# one lure,takes all



## spfldbassguy (Mar 23, 2009)

i had an odd thought of sort...how many guys/gals on here would put their one tried n true lure to the test of say 4hrs on the bank(just because not everyone owns a boat) using only that one lure in a friendly lil competition?i know it sounds weird but i had the thought while drivin' out to the lake and i thought if i only could use 1 lure for the day what 1 would i choose....i think it'd be interesting to say the least but some might say i don't have all my marbles either


----------



## Luns (Feb 10, 2010)

I dont think this is strange at all. Most times i shore fish i only use 1 bait, that bait is a 5" bullshad. It gets frustrating carrying 2 rods and i dont like carrying a tackle box, so thats the go to bait....


----------



## 1mecheng (Jul 28, 2009)

Good question. Do you pick a really good condition-specific bait, or do you take a more general bait? Also, does the shore fishing include rivers and streams, or just lakes and ponds?


----------



## jwebb (Jul 21, 2008)

I'll take 6" jelly worms by Mann's. I use jelly worms about 75% of the time anyway already, and its the only soft plastic that I consistently catch fish on.


----------



## lang99 (Mar 6, 2009)

it would be a toss up between a senko or a jig, just depends on conditions and time of year.


----------



## puregreen (May 23, 2009)

Baby one minus in sexy shad


----------



## Snakecharmer (Apr 9, 2008)

Depending on structure - either a spinnerbait or a twister tail or swimbait.


----------



## spfldbassguy (Mar 23, 2009)

1mecheng said:


> Good question. Do you pick a really good condition-specific bait, or do you take a more general bait? Also, does the shore fishing include rivers and streams, or just lakes and ponds?


yeah shore fishing does include rivers & streams...wouldn't matter i guess as long as it's done from the shore...as for my answer to my own question,i'd have to go with the jig n pig.any season of the year,lake,pond,river,or stream.

Data rows
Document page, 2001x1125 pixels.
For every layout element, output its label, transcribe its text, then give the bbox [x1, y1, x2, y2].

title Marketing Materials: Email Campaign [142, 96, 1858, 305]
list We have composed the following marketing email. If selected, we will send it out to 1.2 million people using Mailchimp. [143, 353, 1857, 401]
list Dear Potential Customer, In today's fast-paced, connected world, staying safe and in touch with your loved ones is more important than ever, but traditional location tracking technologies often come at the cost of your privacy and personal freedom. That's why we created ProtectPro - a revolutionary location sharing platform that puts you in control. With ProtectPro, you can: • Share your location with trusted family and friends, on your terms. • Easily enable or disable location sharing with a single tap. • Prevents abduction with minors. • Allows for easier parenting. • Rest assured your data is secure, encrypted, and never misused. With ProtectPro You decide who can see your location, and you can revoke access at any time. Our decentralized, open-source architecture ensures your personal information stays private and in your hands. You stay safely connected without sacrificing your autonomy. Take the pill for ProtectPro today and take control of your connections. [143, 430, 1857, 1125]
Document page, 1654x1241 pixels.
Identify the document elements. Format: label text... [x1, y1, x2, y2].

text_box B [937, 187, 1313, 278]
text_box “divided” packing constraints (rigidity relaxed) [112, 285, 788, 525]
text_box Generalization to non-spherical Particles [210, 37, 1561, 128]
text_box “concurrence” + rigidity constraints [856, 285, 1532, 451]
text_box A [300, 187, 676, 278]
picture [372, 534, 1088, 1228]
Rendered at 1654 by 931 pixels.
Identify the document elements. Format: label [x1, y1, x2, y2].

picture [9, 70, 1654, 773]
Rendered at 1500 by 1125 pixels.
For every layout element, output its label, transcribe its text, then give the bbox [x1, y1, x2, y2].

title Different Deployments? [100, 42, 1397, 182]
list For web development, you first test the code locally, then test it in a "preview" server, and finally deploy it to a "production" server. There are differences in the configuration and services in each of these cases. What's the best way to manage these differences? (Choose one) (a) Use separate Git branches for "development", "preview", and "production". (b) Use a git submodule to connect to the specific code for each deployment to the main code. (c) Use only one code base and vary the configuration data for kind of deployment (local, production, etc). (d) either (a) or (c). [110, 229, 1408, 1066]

Required tasks
A: In the thread about using one lure, which lure does spfldbassguy pick in answer to his own question?
B: Substitute "page element" for "layout element" in the listing, starting with its first line and going on through the line with "list We have", and give back only those lines.

Answers below
A: He picks the jig n pig.

B:
Document page, 2001x1125 pixels.
For every page element, output its label, transcribe its text, then give the bbox [x1, y1, x2, y2].

title Marketing Materials: Email Campaign [142, 96, 1858, 305]
list We have composed the following marketing email. If selected, we will send it out to 1.2 million people using Mailchimp. [143, 353, 1857, 401]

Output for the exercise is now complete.